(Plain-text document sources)
━━━━━━━━━━
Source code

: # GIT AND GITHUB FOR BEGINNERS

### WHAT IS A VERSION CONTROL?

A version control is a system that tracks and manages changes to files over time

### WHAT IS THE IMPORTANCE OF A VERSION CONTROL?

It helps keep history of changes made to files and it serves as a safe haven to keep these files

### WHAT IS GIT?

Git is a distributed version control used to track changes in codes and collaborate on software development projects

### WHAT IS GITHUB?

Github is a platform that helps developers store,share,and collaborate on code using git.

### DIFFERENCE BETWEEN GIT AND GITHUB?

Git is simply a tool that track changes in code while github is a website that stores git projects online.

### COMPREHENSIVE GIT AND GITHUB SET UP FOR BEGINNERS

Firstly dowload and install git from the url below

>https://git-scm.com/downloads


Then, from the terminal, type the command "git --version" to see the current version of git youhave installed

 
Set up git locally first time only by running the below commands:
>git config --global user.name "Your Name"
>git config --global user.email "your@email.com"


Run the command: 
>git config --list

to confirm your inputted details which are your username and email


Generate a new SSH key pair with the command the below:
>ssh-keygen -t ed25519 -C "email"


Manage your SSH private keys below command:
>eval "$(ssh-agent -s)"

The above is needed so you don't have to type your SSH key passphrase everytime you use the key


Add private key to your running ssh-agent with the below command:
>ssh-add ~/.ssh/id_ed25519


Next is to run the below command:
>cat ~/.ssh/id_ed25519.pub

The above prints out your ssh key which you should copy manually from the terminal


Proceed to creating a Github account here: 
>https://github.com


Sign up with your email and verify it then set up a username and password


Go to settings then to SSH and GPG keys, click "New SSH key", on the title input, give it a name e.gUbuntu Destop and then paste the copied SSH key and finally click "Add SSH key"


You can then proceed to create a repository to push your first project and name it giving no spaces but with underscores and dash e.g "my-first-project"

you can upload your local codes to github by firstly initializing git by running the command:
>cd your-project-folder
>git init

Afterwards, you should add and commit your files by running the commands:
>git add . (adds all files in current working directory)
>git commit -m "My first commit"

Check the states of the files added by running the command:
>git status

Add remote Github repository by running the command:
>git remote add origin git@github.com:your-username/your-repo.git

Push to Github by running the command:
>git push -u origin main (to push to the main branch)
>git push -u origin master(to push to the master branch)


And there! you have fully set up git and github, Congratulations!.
━━━━━━━━━━
EXERCISE GOAL
Using the records above, copy exactly the lines from the one containing "the master branch)" through the last, inclusive, and nothing else.

ANSWER FOR THE TASK
>git push -u origin master(to push to the master branch)


And there! you have fully set up git and github, Congratulations!.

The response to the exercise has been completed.